- [What you will do]: Could you reproduce the lines below from the one with "histopathology image shows" through the one with "(DAB) staining of"? Keep both ends and add nothing.

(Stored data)
══════════
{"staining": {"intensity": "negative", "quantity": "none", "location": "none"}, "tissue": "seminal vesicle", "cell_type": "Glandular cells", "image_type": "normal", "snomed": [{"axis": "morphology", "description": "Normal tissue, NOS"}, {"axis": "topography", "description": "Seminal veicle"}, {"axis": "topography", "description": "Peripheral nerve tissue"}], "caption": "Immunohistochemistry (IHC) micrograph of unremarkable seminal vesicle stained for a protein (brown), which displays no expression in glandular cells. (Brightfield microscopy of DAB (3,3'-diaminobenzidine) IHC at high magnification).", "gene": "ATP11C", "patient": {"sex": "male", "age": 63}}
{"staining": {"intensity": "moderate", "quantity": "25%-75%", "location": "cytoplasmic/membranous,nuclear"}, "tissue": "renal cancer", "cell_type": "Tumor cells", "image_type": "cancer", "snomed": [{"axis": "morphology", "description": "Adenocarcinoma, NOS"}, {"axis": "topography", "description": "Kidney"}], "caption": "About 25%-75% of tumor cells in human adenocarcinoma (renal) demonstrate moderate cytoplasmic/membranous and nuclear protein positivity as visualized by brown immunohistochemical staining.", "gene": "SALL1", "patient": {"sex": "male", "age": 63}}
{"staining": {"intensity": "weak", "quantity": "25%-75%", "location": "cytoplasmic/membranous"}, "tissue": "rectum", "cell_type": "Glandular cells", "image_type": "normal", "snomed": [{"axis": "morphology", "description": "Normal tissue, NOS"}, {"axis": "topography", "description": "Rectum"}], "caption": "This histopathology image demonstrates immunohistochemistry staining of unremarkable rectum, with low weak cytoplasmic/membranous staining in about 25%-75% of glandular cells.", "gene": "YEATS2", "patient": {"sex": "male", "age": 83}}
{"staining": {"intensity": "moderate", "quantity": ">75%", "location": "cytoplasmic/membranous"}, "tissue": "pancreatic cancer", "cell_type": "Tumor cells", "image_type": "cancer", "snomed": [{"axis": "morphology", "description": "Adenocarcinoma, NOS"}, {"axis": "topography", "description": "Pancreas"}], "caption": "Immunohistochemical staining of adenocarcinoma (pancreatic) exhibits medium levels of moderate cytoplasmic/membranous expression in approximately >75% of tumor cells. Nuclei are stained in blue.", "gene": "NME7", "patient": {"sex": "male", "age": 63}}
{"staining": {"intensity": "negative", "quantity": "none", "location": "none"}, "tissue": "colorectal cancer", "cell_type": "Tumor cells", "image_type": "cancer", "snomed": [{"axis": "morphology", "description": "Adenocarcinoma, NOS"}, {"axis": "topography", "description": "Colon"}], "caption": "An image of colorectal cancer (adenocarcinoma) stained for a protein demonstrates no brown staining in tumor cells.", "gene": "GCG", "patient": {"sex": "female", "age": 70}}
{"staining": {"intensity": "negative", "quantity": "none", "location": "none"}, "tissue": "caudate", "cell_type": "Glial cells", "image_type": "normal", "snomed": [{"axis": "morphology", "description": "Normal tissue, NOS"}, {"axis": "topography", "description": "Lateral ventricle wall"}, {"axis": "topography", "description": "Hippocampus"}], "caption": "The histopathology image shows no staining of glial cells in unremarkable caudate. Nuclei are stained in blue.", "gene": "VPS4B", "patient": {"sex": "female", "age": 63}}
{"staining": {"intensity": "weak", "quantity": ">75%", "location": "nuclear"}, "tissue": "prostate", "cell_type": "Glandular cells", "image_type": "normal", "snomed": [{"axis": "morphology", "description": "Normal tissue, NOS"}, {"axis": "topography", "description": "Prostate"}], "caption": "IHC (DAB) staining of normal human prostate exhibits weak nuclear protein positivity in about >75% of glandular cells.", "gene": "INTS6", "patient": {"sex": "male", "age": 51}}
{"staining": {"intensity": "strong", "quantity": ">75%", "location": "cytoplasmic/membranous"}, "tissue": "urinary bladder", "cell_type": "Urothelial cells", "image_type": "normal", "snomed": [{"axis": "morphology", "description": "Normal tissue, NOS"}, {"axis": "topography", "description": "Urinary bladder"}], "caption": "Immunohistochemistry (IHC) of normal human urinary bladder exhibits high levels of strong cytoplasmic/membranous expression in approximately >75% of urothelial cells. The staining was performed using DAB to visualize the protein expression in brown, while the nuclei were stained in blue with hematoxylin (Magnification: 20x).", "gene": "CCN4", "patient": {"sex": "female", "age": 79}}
══════════
- [Written response]:
{"staining": {"intensity": "negative", "quantity": "none", "location": "none"}, "tissue": "caudate", "cell_type": "Glial cells", "image_type": "normal", "snomed": [{"axis": "morphology", "description": "Normal tissue, NOS"}, {"axis": "topography", "description": "Lateral ventricle wall"}, {"axis": "topography", "description": "Hippocampus"}], "caption": "The histopathology image shows no staining of glial cells in unremarkable caudate. Nuclei are stained in blue.", "gene": "VPS4B", "patient": {"sex": "female", "age": 63}}
{"staining": {"intensity": "weak", "quantity": ">75%", "location": "nuclear"}, "tissue": "prostate", "cell_type": "Glandular cells", "image_type": "normal", "snomed": [{"axis": "morphology", "description": "Normal tissue, NOS"}, {"axis": "topography", "description": "Prostate"}], "caption": "IHC (DAB) staining of normal human prostate exhibits weak nuclear protein positivity in about >75% of glandular cells.", "gene": "INTS6", "patient": {"sex": "male", "age": 51}}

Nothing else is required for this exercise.